■ Material for this exercise:
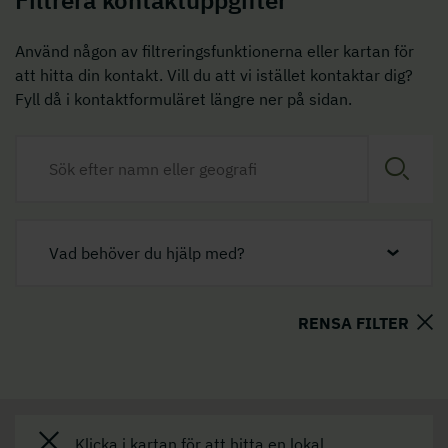
Filtrera kontaktuppgifter
Använd någon av filtreringsfunktionerna eller kartan för
att hitta din kontakt. Vill du att vi istället kontaktar dig?
Fyll då i kontaktformuläret längre ner på sidan.
Vad behöver du hjälp med?
RENSA FILTER
Klicka i kartan för att hitta en lokal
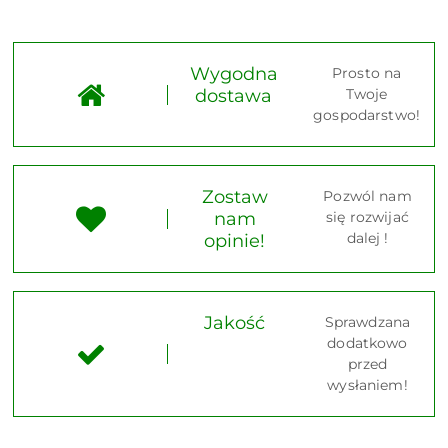
Wygodna
Prosto na
dostawa
Twoje
gospodarstwo!
Zostaw
Pozwól nam
nam
się rozwijać
dalej !
opinie!
Jakość
Sprawdzana
dodatkowo
przed
wysłaniem!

■ Action item:
Pull every line with the word "kartan" from the data.

■ Task solution:
Använd någon av filtreringsfunktionerna eller kartan för
Klicka i kartan för att hitta en lokal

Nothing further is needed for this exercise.